In a 2011 email exchange between Skandera and foundation staff member Mary Laura Bragg, also a former education aide under Bush, the two looked forward to reconnecting during an upcoming Chiefs for Change discussion. “I’ll be on tomorrow’s Chiefs’ call — can’t wait to hear your voice!” Bragg wrote.
Four days later, Bragg wrote to Skandera to ask when New Mexico would be rolling out its A-to-F school grading program. Skandera replied that the state would be developing rules and working with districts in the ensuing months, adding, “Any chance I can get you out here sometime this fall to help advise us on our literacy initiative?”
“I’m at your beck and call,” Bragg answered.
In most of the states where the education chiefs have worked closely with the foundation, K12 and Pearson have established virtual charter schools, in which students take their courses online and tax money flows to the companies.
Jeff Kwitowski, a spokesman for K12, wrote in an email that the company, based in Herndon, Virginia, donates to Bush’s foundation because it shares a goal of “expanding opportunities for children and choices for parents.”
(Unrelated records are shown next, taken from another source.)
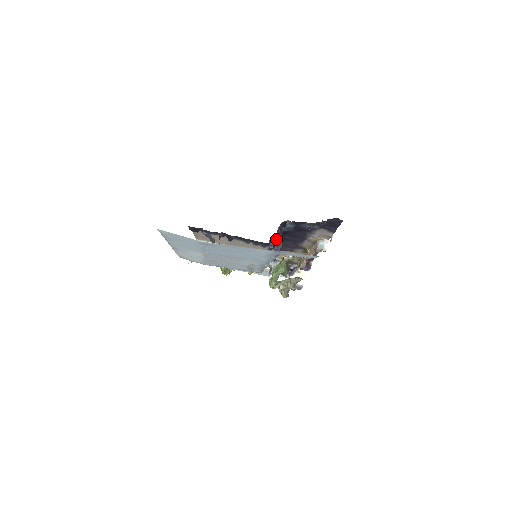
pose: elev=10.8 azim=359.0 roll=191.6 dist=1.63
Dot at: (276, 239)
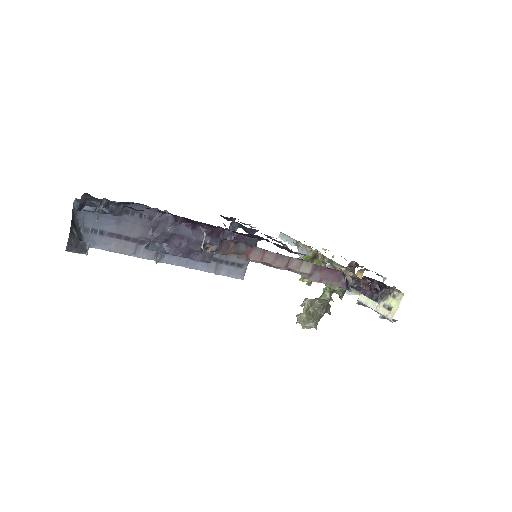
Dot at: (152, 228)
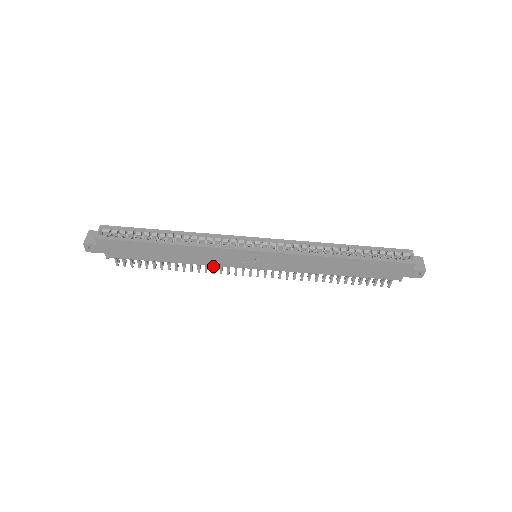
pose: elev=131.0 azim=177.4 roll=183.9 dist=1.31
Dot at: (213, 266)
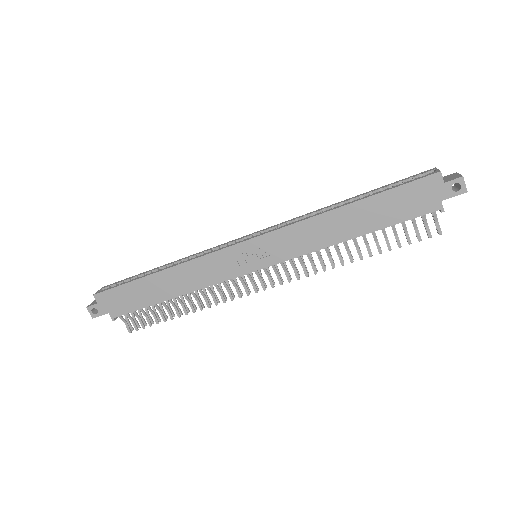
Dot at: (219, 291)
Brandon Pinette, a spokesman for Pearson, declined to answer questions about whether the company has benefited from its relationship with Bush’s foundation. He said the company has a “long, proud history of investing in and across the U.S., and this work includes a sponsorship of a variety of education organizations focused on improving learning.”
Bowen, who resigned as Maine’s education commissioner in 2013, said in an interview that donors to Bush’s foundation did not have “unusual” access to state decision-makers. But he acknowledged that the intertwining of policy and corporate interests is a reality of how education policy is crafted.
“You can’t throw a rock in Washington without hitting some association,” he said. “And they all have financial support and all provide resources and access to folks who they’re there to support.”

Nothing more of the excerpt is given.